For uniform motions, your muscles work about evenly throughout the range of motion. The idea of the lower, middle, or upper third of any exercise somehow developing into a weak point makes no sense. The length-tension relationship establishes the strongest range always exists in the middle for everyone. The same muscle fibers work at the endpoints that work in the middle, only in stronger or weaker states.
The portion of your bench press when your elbows are furthest away from your shoulders when viewed horizontally will always represent the sticking point. This position has the worst leverage, but your muscles function strongest here to make up the difference.
Train with at least some range of motion but emphasize the midpoint of a good exercise.
- Avoid assistance exercises.
Many experts in fitness and athletics feel you need variety to stimulate the muscle and keep your body guessing. Powerlifters argue that variety prevents burn out from lifting heavy. Variety just exposes you to harmful positions and exercises though.
Changing up your exercises up creates an appealing illusion. Your skills deteriorate, so this causes the exercise recently brought back to increase rapidly. Your body relearns how to do it. This does not create true strength and size gains but changes mostly the nervous system.
During this suboptimal period though, you may get the rest you need because your body works less hard compared to an exercise it has mastered.
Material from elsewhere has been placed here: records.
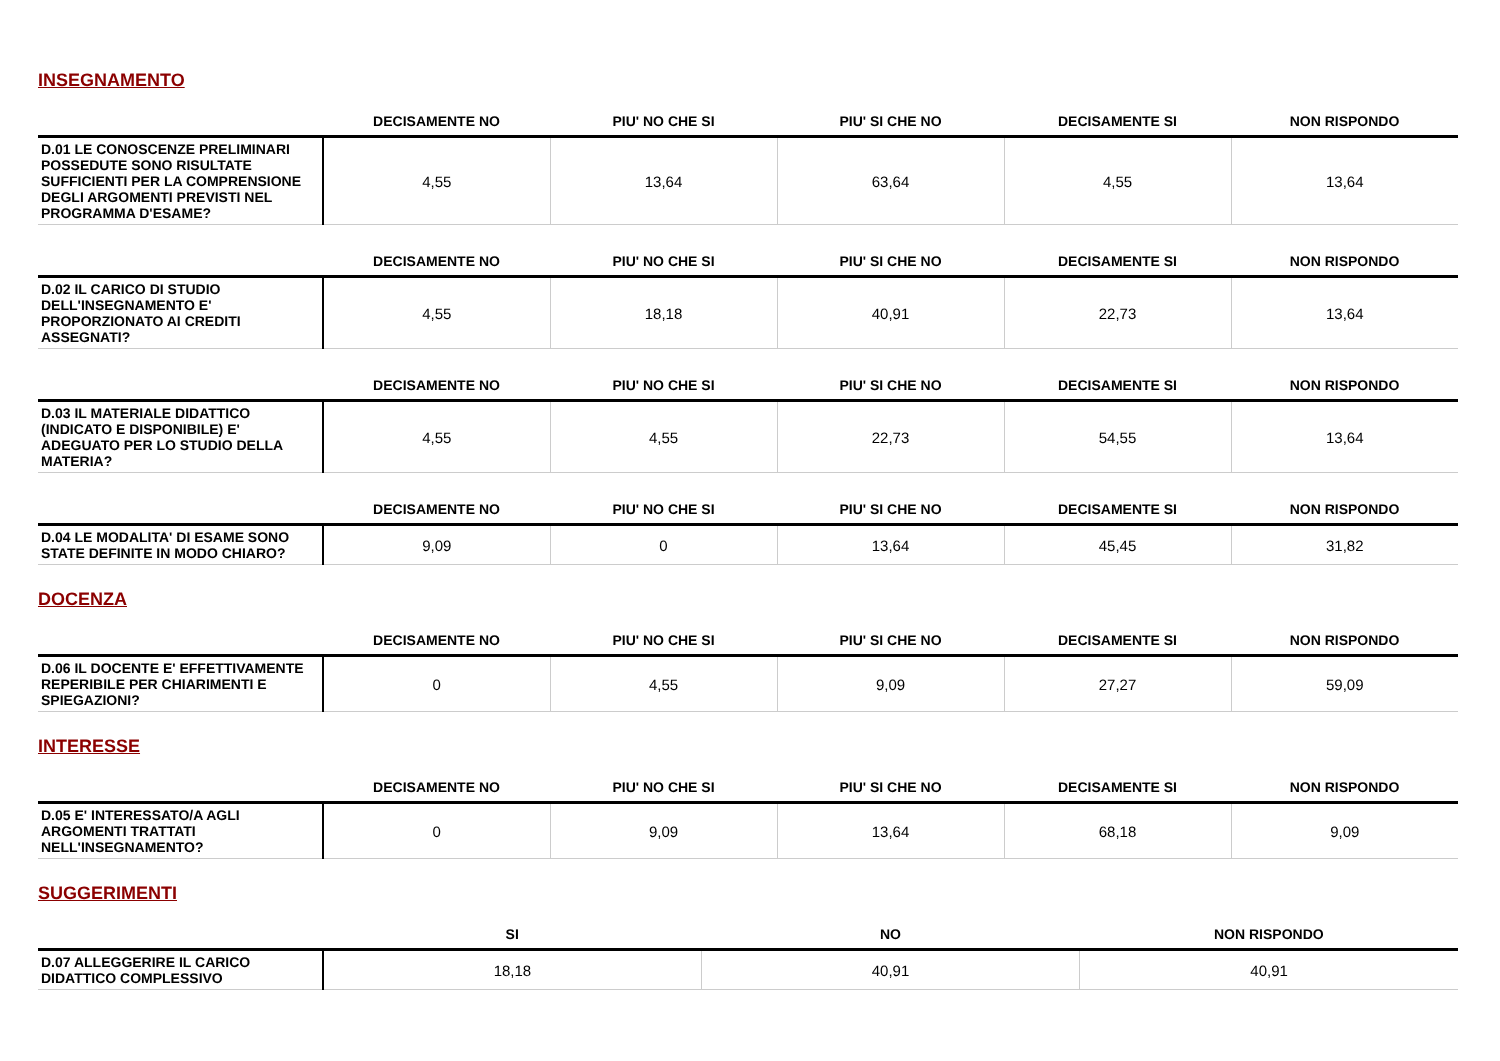INSEGNAMENTO
| | DECISAMENTE NO | PIU' NO CHE SI | PIU' SI CHE NO | DECISAMENTE SI | NON RISPONDO |
| --- | --- | --- | --- | --- | --- |
| D.01 LE CONOSCENZE PRELIMINARI POSSEDUTE SONO RISULTATE SUFFICIENTI PER LA COMPRENSIONE DEGLI ARGOMENTI PREVISTI NEL PROGRAMMA D'ESAME? | 4,55 | 13,64 | 63,64 | 4,55 | 13,64 |
| | DECISAMENTE NO | PIU' NO CHE SI | PIU' SI CHE NO | DECISAMENTE SI | NON RISPONDO |
| --- | --- | --- | --- | --- | --- |
| D.02 IL CARICO DI STUDIO DELL'INSEGNAMENTO E' PROPORZIONATO AI CREDITI ASSEGNATI? | 4,55 | 18,18 | 40,91 | 22,73 | 13,64 |
| | DECISAMENTE NO | PIU' NO CHE SI | PIU' SI CHE NO | DECISAMENTE SI | NON RISPONDO |
| --- | --- | --- | --- | --- | --- |
| D.03 IL MATERIALE DIDATTICO (INDICATO E DISPONIBILE) E' ADEGUATO PER LO STUDIO DELLA MATERIA? | 4,55 | 4,55 | 22,73 | 54,55 | 13,64 |
| | DECISAMENTE NO | PIU' NO CHE SI | PIU' SI CHE NO | DECISAMENTE SI | NON RISPONDO |
| --- | --- | --- | --- | --- | --- |
| D.04 LE MODALITA' DI ESAME SONO STATE DEFINITE IN MODO CHIARO? | 9,09 | 0 | 13,64 | 45,45 | 31,82 |
DOCENZA
| | DECISAMENTE NO | PIU' NO CHE SI | PIU' SI CHE NO | DECISAMENTE SI | NON RISPONDO |
| --- | --- | --- | --- | --- | --- |
| D.06 IL DOCENTE E' EFFETTIVAMENTE REPERIBILE PER CHIARIMENTI E SPIEGAZIONI? | 0 | 4,55 | 9,09 | 27,27 | 59,09 |
INTERESSE
| | DECISAMENTE NO | PIU' NO CHE SI | PIU' SI CHE NO | DECISAMENTE SI | NON RISPONDO |
| --- | --- | --- | --- | --- | --- |
| D.05 E' INTERESSATO/A AGLI ARGOMENTI TRATTATI NELL'INSEGNAMENTO? | 0 | 9,09 | 13,64 | 68,18 | 9,09 |
SUGGERIMENTI
| | SI | NO | NON RISPONDO |
| --- | --- | --- | --- |
| D.07 ALLEGGERIRE IL CARICO DIDATTICO COMPLESSIVO | 18,18 | 40,91 | 40,91 |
This explains the real reason why variety may appear to help.
Powerlifters also have classic assistance exercises they recommend such as the glute-ham raise and reverse hyperextension. These bring no special qualities to address the posterior chain. They just work the glutes and hamstrings with far too much range of motion. Too much range of motion has nothing to do with tension, the main stimulus for more size and strength, and risks the safety of your joints.
Other exercises may aim to fix weaknesses. Consider that weaknesses develop from failing to use medium grips, stances, and positions instead. Adaptation occurs from progressive overload and allowing sufficient rest until the next bout, not the diversity of exercise.
- Avoid periodization.
Periodization pre-plans your workouts for months on end. These predictions have poor accuracy. You end up tilting back and forth between undertraining and overtraining.
Strive for a rep goal. When you achieve this then add weight. This will maximize your results as long as you have a sound plan.
You will hit diminishing returns as you advance. This reality does not call for complicated schemes like periodization, but only the understanding that the jumps have to occur in smaller increments. You may want to go up just 2.5 pounds instead of 5 for example.
Avoid Powerlifting for General Training
The highest achievers do not always give the best advice. If someone never struggled like the average person, how can they compare better and worse?
Top powerlifters with raw ability, support gear, and performance drugs will far surpass the average person in strength. It seems natural then to seek out their guidance. Remember that the quality of their ideas must stand on their own merit and work well for you in the end.
Some of these concepts must play a role in powerlifting. Avoid mixing sport with developing fitness though. Avoid powerlifting for general training.